>>>>>

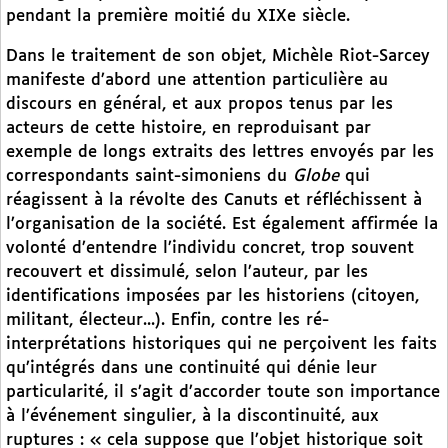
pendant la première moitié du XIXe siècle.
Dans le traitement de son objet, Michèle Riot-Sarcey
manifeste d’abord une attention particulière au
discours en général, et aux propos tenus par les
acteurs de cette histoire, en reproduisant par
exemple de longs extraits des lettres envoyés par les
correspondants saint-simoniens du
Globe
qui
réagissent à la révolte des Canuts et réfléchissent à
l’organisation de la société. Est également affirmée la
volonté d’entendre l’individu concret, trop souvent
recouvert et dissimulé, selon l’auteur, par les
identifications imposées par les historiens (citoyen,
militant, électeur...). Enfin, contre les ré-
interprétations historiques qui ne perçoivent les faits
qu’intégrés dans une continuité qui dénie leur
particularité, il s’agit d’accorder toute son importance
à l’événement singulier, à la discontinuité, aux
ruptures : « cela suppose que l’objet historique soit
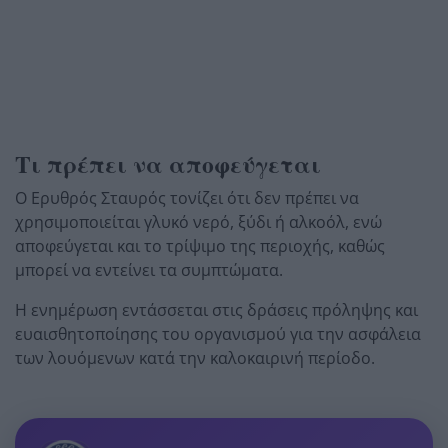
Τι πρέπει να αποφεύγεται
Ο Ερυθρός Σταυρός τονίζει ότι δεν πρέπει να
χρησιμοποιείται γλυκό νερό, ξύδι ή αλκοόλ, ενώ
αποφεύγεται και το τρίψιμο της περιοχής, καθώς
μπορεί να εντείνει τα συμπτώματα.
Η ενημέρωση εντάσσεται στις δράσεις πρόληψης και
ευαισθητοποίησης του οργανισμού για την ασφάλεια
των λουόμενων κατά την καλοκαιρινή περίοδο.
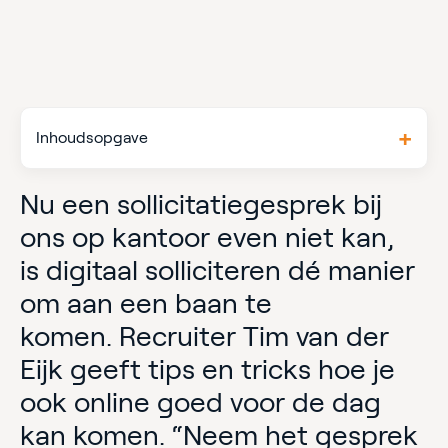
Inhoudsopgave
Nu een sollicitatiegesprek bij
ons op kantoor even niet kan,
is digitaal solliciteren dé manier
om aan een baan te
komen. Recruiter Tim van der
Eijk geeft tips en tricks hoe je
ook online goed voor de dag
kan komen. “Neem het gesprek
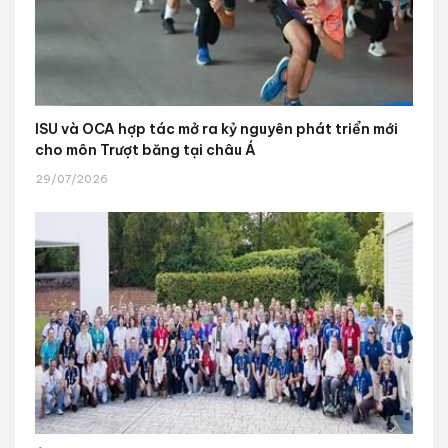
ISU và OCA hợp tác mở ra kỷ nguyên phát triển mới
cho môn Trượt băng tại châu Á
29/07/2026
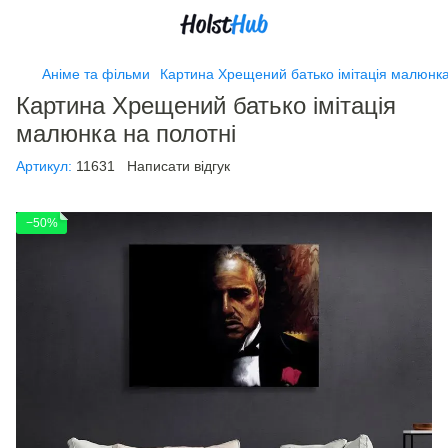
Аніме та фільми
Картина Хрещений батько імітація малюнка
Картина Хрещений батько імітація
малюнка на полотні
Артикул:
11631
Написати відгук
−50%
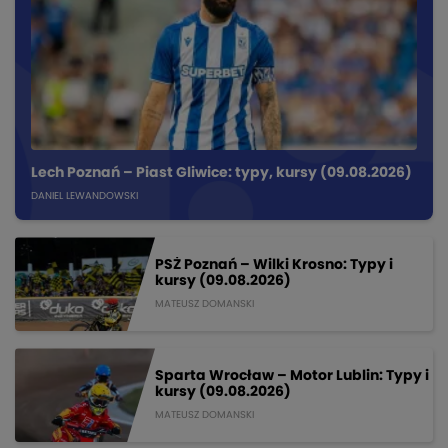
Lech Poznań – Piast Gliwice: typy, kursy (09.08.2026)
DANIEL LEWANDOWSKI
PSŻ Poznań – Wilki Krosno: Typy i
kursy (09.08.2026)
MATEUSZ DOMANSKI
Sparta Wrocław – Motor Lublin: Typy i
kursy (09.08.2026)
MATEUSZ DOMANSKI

<<<<<

Locate every line in the data that includes the word "малюнка" and copy each such line in full.

Картина Хрещений батько імітація малюнка
малюнка на полотні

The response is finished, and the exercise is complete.